Momentum behind U.S. spot Bitcoin ETFs is accelerating, with funds recording $389.5 million in net inflows on Wednesday. This marks the eighth consecutive day of positive flows, pushing the total haul to $2.4 billion since the streak began according to data from SosoValue.
BlackRock’s iShares Bitcoin Trust (IBIT) led the charge once again, securing $278.9 million in a single day. IBIT now accounts for over 96% of the cumulative eight-day inflow, with $2.3 billion added during the run. Fidelity’s FBTC came in second with $104.4 million, while Bitwise’s BITB, Grayscale’s BTC Mini, and Hashdex’s DEFI posted more modest gains.

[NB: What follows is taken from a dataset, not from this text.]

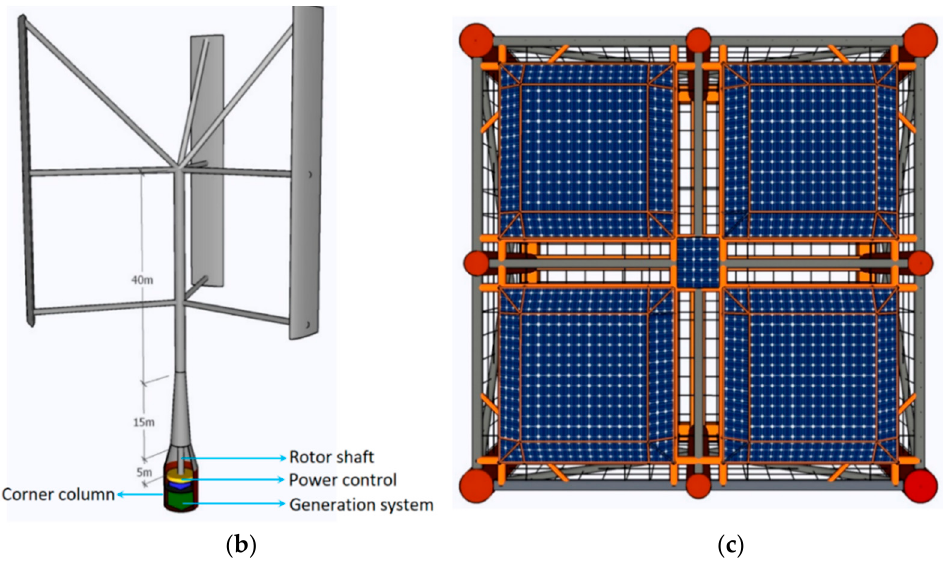
Figure 1. Concept of the wind–solar–aquaculture system (WSA): ( a ) perspective diagram of the WSA structure; ( b ) straight-bladed vertical-axis wind turbine (VAWT); ( c ) arrangement of the solar array—top view.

Meanwhile, Grayscale’s legacy Bitcoin Trust (GBTC) saw $16.4 million in net outflows, continuing its decline amid investor aversion to its higher fee structure.
ETF industry analysts highlighted the broader significance of the trend.
“Eight straight days of inflows into spot Bitcoin ETFs,” said Nate Geraci, president of The ETF Store.
“The category has now taken in nearly $11.5 billion in 2025. Year two. Still ‘no demand’?”
While Ethereum spot ETFs have cooled after a hot start, Bitcoin continues to attract institutional capital, thanks to its maturity and regulatory clarity.
Bitcoin ETFs Near $47B in Total Inflows
Since launching in January 2024, U.S. spot Bitcoin ETFs have brought in $46.9 billion in net inflows, lifting total assets under management to nearly $125 billion. The surge tracks Bitcoin’s rising price and reflects strong institutional conviction in its long-term potential.
In contrast, Ethereum ETFs—while gaining early traction—are seeing reduced momentum. On Wednesday, ETH ETFs attracted just $19.1 million, with BlackRock’s ETHA leading the group with $15.1 million. The slowdown follows the end of a 19-day streak that saw $1.4 billion in inflows.
Launched in July 2024, ETH spot ETFs have since amassed $3.9 billion in net inflows—roughly 8% of Bitcoin ETF totals. Analysts attribute the disparity to differences in perceived regulatory certainty, institutional readiness, and network maturity between the two assets.
Fed Outlook, Global Risks Pressure Crypto Markets
Bitcoin and Ethereum prices have weakened amid mounting macroeconomic and geopolitical pressures. As of Thursday morning, Bitcoin is trading around $104,810—down 0.3% over 24 hours and 2.5% over the past week, according to CoinGecko. Ethereum has fallen more sharply, down 8.3% to $2,527 over the same seven-day period.
The pullback follows this week’s FOMC meeting, where the Federal Reserve kept interest rates unchanged for the fourth consecutive time. Although widely expected, the Fed’s updated projections struck a hawkish tone. Chair Jerome Powell emphasized that rate cuts would only come with sustained disinflation, prompting markets to scale back expectations for monetary easing in 2025.
Quick Facts
- Bitcoin ETFs saw $2.4B in net inflows over eight days.
- IBIT alone contributed $2.3B, over 96% of total inflows.
- Ethereum ETF inflows dropped to $19.1M on Wednesday.
- Bitcoin trades near $104.8K amid Fed-driven market caution.